Starting with six such tweets at midnight of 28 February, they peaked at 18,170 at 7 am on 1 March.
An interesting feature of the whole tweeting is that the trend picked up around 2 am on 1 March with over 8,000 tweets and then maintained the five-figure mark until noon that day when 10,397 tweets were transmitted. At 6.14 am, the number of tweets per minute peaked with 14 tweets being transmitted within a minute.
These are simple statistics. Now, let us go into more details. Though there were allegations that the Twitterati from Pakistan were mainly behind the tweets, they were only partly true. A third of the tweets emanated from Pakistan with a little over 48 per cent originating from India.
Similar tweets were sent from the United Arab Emirates, Saudi Arabia, the United Kingdom, the US and even from China (1.01 per cent) and Hong Kong (0.81 per cent). This is country-wise, but if you were to go by city-wise or place-wise statistics, it can lead you to more interesting facts.
Eleven per cent of the tweets against the Prime Minister were from Karachi, Pakistan, followed by New Delhi from where 7.9 per cent of tweets were sent. Another 6.53 per cent of tweets were sent from Lahore in Pakistan followed by over 5 per cent tweets from Sholinganallur, a Chennai suburb where many IT companies operate from.
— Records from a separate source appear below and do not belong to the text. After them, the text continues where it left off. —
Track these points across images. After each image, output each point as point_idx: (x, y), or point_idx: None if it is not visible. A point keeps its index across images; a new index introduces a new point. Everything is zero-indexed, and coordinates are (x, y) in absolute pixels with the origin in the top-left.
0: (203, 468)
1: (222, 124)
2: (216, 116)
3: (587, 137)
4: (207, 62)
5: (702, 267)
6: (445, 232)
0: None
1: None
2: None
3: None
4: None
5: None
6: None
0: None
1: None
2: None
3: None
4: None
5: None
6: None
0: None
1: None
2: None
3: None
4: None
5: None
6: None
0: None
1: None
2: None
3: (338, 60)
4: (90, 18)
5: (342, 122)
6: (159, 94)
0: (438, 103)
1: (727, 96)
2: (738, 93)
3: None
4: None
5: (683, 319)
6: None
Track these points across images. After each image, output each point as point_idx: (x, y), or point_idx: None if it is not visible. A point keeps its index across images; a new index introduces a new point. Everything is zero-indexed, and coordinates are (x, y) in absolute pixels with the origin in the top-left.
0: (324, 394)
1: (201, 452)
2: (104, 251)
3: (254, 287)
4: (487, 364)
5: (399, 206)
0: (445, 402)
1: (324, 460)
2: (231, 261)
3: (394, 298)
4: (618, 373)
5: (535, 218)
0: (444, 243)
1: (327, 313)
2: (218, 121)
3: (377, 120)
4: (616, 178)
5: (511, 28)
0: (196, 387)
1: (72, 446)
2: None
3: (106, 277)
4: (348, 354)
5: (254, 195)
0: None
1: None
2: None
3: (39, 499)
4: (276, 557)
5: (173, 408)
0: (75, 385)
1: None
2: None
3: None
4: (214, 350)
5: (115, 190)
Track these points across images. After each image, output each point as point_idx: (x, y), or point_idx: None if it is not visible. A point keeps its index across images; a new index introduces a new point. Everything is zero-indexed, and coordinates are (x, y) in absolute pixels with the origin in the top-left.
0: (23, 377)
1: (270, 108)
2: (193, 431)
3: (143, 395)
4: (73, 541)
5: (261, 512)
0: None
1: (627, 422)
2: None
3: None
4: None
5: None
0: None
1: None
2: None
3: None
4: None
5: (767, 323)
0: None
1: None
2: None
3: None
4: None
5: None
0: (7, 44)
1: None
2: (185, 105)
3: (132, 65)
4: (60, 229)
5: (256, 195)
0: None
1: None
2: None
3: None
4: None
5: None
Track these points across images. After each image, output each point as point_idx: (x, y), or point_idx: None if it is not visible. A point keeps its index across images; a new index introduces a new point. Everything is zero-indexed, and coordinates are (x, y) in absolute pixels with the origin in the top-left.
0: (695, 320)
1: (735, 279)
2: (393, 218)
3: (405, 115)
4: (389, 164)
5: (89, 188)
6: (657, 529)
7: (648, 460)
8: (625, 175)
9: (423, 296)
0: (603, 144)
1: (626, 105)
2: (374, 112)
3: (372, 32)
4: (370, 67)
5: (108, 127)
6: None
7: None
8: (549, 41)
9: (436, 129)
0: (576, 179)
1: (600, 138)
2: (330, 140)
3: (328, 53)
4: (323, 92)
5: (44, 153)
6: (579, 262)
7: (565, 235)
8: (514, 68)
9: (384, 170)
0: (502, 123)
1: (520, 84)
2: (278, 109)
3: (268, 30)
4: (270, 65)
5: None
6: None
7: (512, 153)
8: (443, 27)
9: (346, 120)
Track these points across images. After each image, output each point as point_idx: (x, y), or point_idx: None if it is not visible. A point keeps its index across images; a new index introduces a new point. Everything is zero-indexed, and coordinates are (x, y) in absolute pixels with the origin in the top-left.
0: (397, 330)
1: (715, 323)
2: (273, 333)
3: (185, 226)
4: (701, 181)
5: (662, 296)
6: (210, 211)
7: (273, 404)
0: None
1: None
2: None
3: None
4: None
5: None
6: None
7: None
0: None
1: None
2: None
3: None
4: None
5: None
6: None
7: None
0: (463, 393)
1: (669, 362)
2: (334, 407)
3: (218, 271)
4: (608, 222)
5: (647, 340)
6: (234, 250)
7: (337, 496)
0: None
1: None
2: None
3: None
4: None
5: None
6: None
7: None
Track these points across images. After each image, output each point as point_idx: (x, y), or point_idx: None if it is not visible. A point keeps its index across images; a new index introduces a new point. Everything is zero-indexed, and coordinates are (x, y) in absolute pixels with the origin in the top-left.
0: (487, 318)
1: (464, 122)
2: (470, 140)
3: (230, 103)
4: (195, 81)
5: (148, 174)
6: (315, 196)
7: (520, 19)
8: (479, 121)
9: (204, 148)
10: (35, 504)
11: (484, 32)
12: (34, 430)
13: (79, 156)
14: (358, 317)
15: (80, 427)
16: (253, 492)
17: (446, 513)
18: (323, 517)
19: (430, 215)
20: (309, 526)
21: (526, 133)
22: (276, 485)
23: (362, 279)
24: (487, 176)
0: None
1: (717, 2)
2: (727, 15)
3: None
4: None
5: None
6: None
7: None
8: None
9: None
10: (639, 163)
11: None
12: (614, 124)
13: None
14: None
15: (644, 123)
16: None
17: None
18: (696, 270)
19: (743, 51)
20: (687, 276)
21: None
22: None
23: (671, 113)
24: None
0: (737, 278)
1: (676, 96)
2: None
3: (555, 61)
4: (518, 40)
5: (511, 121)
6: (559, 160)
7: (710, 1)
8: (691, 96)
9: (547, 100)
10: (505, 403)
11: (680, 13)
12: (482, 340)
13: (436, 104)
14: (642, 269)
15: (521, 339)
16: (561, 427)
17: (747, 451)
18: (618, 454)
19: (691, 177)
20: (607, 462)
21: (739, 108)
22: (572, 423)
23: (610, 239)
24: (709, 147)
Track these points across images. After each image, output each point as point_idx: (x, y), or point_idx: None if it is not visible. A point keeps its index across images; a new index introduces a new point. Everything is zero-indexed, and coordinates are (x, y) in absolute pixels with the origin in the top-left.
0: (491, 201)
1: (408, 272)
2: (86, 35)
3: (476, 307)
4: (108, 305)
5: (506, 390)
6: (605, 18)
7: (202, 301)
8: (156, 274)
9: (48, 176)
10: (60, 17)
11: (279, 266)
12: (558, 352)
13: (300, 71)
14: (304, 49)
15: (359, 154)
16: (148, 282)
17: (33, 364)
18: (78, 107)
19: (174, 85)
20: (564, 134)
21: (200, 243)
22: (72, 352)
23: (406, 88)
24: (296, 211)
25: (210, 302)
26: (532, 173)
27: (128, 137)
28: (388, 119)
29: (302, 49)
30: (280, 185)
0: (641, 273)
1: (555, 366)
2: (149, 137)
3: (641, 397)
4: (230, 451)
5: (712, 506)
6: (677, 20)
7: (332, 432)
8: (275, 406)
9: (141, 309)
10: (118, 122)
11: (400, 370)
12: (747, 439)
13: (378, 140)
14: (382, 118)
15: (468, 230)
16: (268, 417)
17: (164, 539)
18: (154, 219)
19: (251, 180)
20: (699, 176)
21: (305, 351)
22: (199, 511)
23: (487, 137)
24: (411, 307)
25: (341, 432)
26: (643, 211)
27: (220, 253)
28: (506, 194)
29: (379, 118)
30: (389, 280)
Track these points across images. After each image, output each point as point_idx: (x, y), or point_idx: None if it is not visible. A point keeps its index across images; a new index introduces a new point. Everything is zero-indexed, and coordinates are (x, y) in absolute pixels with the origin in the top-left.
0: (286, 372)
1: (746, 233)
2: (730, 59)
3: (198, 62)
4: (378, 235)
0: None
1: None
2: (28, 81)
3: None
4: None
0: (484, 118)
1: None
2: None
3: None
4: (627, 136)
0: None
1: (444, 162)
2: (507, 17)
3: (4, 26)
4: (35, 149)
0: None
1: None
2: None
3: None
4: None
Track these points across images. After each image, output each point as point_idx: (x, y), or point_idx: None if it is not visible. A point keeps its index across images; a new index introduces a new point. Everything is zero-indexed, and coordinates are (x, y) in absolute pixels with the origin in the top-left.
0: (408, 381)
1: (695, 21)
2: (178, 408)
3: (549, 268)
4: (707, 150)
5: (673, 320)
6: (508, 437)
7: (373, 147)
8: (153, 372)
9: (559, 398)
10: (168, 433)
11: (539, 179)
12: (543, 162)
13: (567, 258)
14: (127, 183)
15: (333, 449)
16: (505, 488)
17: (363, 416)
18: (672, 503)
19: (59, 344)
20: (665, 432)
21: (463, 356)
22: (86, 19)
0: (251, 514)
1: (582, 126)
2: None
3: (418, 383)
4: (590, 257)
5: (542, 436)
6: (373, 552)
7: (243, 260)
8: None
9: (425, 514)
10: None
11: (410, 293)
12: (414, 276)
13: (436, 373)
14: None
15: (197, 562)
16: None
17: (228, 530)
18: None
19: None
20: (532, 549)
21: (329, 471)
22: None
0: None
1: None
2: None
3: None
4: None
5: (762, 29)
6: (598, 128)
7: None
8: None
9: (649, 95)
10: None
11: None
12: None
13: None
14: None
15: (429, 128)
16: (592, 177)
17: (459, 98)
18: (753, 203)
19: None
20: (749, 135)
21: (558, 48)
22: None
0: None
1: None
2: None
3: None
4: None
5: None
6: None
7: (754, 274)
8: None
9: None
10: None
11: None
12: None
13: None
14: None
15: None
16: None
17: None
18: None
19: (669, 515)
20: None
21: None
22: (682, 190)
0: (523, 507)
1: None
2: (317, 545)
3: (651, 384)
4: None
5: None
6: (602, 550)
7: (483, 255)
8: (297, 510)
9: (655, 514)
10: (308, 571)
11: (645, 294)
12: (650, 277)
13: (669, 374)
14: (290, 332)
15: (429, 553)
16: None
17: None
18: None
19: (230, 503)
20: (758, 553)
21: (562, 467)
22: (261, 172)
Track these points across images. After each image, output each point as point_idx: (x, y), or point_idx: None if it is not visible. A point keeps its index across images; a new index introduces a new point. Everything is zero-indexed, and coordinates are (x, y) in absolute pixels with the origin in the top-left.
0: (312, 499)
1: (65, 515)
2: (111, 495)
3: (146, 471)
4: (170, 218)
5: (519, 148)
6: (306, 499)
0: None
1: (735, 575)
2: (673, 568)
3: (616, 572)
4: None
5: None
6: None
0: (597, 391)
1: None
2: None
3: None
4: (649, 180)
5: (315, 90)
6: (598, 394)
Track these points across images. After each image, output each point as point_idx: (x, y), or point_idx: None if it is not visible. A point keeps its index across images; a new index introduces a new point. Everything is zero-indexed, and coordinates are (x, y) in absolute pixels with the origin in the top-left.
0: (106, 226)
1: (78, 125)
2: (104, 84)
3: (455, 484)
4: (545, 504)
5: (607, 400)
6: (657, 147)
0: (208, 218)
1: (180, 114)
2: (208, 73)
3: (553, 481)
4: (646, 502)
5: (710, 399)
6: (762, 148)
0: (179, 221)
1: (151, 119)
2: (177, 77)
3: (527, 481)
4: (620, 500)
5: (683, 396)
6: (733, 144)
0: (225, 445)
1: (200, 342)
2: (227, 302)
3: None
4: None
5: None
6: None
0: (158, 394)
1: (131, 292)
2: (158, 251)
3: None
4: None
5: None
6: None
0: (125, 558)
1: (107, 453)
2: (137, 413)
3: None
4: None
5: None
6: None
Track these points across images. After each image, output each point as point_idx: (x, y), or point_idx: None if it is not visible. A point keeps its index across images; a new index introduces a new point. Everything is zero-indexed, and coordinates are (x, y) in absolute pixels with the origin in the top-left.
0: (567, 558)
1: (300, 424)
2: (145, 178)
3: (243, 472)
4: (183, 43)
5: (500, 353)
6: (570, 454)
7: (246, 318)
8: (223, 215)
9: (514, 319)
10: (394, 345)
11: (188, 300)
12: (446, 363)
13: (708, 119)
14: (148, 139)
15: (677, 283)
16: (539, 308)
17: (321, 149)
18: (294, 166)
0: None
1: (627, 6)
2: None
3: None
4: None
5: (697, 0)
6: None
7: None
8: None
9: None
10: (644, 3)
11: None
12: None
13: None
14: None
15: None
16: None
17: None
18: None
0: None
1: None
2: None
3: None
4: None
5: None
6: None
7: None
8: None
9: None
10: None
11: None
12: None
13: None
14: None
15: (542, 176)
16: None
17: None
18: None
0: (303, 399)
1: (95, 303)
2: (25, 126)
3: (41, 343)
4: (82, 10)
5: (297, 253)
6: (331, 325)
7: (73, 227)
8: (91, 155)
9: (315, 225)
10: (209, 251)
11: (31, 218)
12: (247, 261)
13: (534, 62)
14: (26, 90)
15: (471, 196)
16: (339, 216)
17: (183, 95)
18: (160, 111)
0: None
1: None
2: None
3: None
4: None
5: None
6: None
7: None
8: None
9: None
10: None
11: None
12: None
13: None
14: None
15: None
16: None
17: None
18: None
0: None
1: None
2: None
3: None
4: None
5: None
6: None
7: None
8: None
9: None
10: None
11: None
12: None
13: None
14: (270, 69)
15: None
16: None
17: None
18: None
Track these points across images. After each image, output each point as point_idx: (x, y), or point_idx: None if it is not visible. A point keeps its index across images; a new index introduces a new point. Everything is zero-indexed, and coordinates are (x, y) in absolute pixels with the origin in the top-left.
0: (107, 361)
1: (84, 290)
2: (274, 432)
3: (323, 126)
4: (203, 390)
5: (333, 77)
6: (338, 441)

Over 4 per cent tweets were from Kolkata and another 3 per cent from Bengaluru, while 2.75 tweets were from Pakistan’s capital Islamabad. Interestingly, 1.72 per cent of tweets were from Ahmedabad, while a similar number of tweets were sent from the central Chennai area of Egmore.
In terms of language, over 61 per cent of the tweets were in English, some 13 per cent in Tamil, over 9 per cent in Hindi and a little over 8 per cent in Urdu.
Further analysis of the tweets had more interesting data to offer. Tweepler analytics took a sample of 600 recent tweets over a period of two to three days and found that Shahid Prince (@shahid_prince11), a Twitterati from Islamabad, has his tweet against Modi retweeted nearly 2,900 times.
But the second highest retweet was from an Indian account, a politician who is neither from Tamil Nadu nor someone from the Congress nor the Dravida Munnetra Kazhagam (DMK). Wondering who it could be?
The second-largest influencer of the tweets against Modi was Nara Lokesh, son of Andhra Pradesh Chief Minister N Chandrababu Naidu and the State Minister for Panchayat Raj. Nearly 1,500 retweeted his tweets against Modi that combined with tags like #BJPcheatedAP and #ModicheatedAP.
Andhra Pradesh ruling party Telugu Desam Party (TDP) twitter handle @JaiTDP had its tweet against Modi retweeted over 1,300 times.
Lokesh had tweeted against Modi’s visit to Visakhapatnam that was also tweeted by TDP. Party workers picked up the cue from their youth leader, and this helped the trend against Modi to some extent.
Among those who were actively involved in tweeting against the Prime Minister were many Pakistani citizens, Khaleej Mag and a DMK IT wing coordinator from Karur.
One important factor to remember is that not all the 2.26 lakh-odd tweets were opposed to Modi’s visit. This is because tweets of even those who took on these anti-Modi brigade were included in this count.
Analysis of the tweets against Modi is a clear reflection that Tamil Nadu wasn’t the place or region from where the trend dominated or emanated. In fact, the anti-Modi media has simply closed its eyes to the trend to paint a wrong picture of Tamil Nadu.
On the other hand, it is clear that forces in Pakistan and a couple of other countries joined the anti-Modi brigade in India to spread a wrong impression about the Prime Minister.